それでは、「今までの『作っては壊す』住宅政策が景気の刺激策として、わざと短命住宅を供給してきたことを自民党が白状したのに等しい。
国家ぐるみで、住宅ローンが終われば建替えで安手の住宅が乱立する、という30年周期の変なサイクルを作ってきたのだ。
なぜ住宅メーカーはローンと共に価値を失う住宅を作り続けるのか」という怒りの声も上がりそうですが、そしてまた、自動車や家電・IT製品をみても世界に冠たる日本の技術を持ってすれば、ことは簡単に解決したはず、ということもいえるでしょう。
過去の政策論争や責任論は別として、冷静に、現在の日本の住宅のあり方、生活者の住まいに対する意識、金融から税金(消費税)のあり方、考え方などを、欧米と比較しながら考えてみます。(次号に続く)

末吉 正浩プロフィール

[すえよし・まさひろ] 株式会社コスモジャーナル社代表/リフォーム&インテリア編集長
沖縄県生まれ。日本大学法学部新聞学科卒業。重化学工業・食品・住宅など各産業専門誌に記者として勤務した後、85年(株)コスモジャーナル社を設立し、隔週刊『リフォーム&インテリア』を創刊。同年より同誌編集長となり、現在に至る。
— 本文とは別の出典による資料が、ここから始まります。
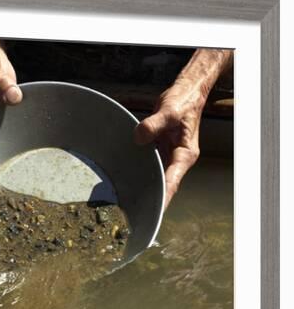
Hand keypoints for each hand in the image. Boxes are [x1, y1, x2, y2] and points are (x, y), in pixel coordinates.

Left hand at [134, 78, 203, 207]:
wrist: (185, 93)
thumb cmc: (182, 102)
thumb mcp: (170, 111)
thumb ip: (154, 124)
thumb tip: (139, 137)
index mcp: (185, 155)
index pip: (172, 181)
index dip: (163, 198)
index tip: (154, 213)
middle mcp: (176, 159)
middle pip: (163, 184)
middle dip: (150, 199)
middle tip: (133, 215)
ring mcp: (167, 156)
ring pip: (155, 176)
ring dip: (143, 187)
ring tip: (125, 205)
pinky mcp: (158, 150)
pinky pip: (148, 165)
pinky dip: (138, 171)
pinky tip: (122, 179)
主な著書に『リフォームで儲ける建設・不動産会社』『笑いの止まらないリフォーム会社の作り方』『住宅リフォーム・原価のからくり』『住宅リフォーム・良い業者・ダメな業者』(エール出版社)『インテリアリフォーム百科』(共著・インテリア産業協会)『住宅リフォーム実務マニュアル』(共著・産業調査会)など多数。